I accepted into evidence 23 exhibits. On my own initiative, I admitted Exhibit 24, which is Ms. Correia’s appeal letter and the envelope that it arrived in. Both parties submitted post-hearing briefs.
Group 1 is for the majority of the Commonwealth’s employees. G.L. c. 32, § 3(2)(g). Group 2 is a more favorable category, once an employee retires, and is for employees, among others, “whose regular and major duties require them to have the care, custody, instruction or other supervision of…persons who are mentally ill.” G.L. c. 32, § 3(2)(g).
The “regular and major duties” requirement in G.L. c. 32, § 3(2)(g) has come to mean that an employee must spend more than half of his or her time engaged in those duties.

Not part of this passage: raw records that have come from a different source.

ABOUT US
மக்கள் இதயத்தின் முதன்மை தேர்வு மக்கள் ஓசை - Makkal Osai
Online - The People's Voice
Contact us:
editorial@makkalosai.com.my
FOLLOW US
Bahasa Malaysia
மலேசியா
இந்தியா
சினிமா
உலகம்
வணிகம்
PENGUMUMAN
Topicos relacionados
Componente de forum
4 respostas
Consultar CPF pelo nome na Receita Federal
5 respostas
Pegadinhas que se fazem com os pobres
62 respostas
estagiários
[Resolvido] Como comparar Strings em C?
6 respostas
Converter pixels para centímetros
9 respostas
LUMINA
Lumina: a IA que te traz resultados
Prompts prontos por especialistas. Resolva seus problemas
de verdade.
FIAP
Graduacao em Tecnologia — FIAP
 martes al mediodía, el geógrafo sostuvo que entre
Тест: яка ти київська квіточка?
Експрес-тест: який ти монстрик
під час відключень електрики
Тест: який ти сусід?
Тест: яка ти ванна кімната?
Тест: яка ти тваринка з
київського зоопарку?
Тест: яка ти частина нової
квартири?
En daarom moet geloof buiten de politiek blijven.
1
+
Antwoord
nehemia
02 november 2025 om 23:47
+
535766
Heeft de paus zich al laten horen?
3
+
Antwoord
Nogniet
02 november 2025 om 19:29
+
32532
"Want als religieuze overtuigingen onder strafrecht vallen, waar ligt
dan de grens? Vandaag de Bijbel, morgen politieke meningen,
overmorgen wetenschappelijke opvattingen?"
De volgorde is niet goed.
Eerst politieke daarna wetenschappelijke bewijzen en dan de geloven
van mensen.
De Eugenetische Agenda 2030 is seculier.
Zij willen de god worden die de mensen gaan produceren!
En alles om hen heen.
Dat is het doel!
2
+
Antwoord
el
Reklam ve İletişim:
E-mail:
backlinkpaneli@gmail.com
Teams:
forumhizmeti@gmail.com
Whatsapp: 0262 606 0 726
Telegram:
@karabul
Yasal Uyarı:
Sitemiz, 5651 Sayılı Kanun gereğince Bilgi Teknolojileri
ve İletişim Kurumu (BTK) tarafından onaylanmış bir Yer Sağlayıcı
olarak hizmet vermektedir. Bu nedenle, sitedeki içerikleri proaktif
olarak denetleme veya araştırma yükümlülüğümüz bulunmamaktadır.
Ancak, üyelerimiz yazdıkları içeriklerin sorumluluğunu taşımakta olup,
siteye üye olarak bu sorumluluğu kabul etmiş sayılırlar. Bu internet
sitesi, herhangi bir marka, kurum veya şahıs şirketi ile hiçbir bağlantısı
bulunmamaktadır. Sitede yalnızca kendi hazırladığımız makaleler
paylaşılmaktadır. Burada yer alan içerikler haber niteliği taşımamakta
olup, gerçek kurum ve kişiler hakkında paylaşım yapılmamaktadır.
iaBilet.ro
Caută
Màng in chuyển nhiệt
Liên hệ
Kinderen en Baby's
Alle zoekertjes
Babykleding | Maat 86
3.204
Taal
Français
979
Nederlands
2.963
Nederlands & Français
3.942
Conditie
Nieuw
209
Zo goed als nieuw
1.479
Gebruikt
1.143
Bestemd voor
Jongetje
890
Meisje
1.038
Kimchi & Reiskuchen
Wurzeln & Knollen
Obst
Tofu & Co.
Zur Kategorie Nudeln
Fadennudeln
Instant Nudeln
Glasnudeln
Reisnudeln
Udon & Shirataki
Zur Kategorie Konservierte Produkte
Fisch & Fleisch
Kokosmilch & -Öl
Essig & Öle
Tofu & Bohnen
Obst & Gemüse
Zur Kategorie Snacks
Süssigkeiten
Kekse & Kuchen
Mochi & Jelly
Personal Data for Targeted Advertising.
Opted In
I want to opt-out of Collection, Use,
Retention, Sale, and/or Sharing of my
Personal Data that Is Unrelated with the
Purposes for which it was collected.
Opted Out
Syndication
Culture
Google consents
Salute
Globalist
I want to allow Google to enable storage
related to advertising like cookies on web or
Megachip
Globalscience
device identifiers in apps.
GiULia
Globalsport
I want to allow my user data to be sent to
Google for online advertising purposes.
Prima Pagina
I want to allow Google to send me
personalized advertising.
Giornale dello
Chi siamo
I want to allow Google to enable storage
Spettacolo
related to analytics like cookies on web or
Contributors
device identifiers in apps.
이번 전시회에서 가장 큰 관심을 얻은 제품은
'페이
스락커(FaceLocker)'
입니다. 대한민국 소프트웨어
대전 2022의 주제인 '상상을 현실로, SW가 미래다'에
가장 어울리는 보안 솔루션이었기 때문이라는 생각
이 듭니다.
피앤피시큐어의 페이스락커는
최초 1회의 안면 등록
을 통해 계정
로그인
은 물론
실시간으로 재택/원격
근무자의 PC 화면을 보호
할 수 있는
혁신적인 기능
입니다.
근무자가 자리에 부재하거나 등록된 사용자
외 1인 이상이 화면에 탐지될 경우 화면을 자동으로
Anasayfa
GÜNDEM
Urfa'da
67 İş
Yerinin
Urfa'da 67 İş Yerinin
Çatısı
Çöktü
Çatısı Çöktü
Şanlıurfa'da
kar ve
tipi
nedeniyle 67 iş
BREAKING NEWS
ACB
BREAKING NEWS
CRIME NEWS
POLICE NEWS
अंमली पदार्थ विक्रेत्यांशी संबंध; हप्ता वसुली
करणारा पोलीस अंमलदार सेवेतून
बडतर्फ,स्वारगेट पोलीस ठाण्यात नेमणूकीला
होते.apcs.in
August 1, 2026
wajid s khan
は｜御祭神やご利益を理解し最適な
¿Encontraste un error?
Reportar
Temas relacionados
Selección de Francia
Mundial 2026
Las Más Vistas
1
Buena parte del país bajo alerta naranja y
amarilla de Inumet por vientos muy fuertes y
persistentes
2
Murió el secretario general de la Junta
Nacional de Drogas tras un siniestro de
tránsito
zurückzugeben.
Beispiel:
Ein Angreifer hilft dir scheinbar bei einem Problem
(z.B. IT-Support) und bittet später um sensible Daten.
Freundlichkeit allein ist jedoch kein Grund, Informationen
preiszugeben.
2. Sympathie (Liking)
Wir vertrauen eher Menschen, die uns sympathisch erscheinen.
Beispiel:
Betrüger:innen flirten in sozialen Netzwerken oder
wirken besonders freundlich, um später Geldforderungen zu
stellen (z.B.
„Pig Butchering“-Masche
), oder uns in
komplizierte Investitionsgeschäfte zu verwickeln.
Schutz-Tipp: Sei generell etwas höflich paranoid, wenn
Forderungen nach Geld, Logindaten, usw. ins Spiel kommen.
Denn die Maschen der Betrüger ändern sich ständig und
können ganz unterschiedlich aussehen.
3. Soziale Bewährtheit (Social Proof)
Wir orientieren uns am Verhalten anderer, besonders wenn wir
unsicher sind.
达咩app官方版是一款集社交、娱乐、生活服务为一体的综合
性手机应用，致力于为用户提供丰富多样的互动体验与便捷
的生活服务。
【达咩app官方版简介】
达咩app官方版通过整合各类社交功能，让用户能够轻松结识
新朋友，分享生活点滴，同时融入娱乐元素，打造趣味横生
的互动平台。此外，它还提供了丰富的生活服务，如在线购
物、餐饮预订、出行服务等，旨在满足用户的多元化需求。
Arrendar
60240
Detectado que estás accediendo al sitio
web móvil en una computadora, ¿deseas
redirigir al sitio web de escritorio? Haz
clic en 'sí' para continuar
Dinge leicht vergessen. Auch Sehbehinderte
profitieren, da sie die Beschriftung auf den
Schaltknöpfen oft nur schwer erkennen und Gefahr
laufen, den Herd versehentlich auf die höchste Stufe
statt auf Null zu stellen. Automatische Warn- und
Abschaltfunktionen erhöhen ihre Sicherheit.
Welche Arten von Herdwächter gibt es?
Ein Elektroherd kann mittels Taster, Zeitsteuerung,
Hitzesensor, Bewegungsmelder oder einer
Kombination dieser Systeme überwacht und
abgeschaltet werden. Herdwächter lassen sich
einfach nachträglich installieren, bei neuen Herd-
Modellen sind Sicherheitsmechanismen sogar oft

Peter Forbes v. State Board of Retirement, CR-13-146 (DALA 2016)(citations omitted). The period that matters is an employee’s last year of his employment. See e.g., Ernestine Gibbs v. State Board of Retirement, CR-11-754 (DALA 2016).
In three of Ms. Correia’s last 12 months, she cared for mentally ill persons significantly more than 50% of the time. In four of the last nine months of 2011, Ms. Correia cared for mentally ill persons more than 50% of the time. From Ms. Correia’s grid (Ex. 16), and her testimony and Ms. Davis’s testimony that she generally cared for patients more than 50% of the time, I conclude that in the last 12 months of her employment, Ms. Correia cared for mentally ill persons more than 50% of the time. Having done so, she is entitled to Group 2 classification. SBR’s decision to deny her Group 2 classification is reversed.
In the last year of Ms. Correia’s employment, she cared for mentally ill persons more than 50% of the time. She deserves classification in Group 2. SBR’s decision to deny her application to be reclassified to Group 2 is reversed.
1 When I initially began drafting this decision, I noticed that Exhibit 16 did not cover all of Ms. Correia’s last 12 months of employment. Because group classification must be based on the last 12 months of employment, e.g, Peter Forbes v. State Board of Retirement, CR-13-146 (DALA 2016), I reopened the record and gave Ms. Correia the opportunity to review the shift records and redo Exhibit 16. At the second day of hearing, Ms. Davis testified that the shift records summarized by Exhibit 16 are no longer available, and Exhibit 16 cannot be revised, but that Ms. Correia generally worked more than half of her time caring for mentally ill patients.
My reopening the record is not a procedural precedent. I do not commit myself or the Division of Administrative Law Appeals to reopening the record when I or a fellow Administrative Magistrate notices a deficiency in a petitioner’s appeal.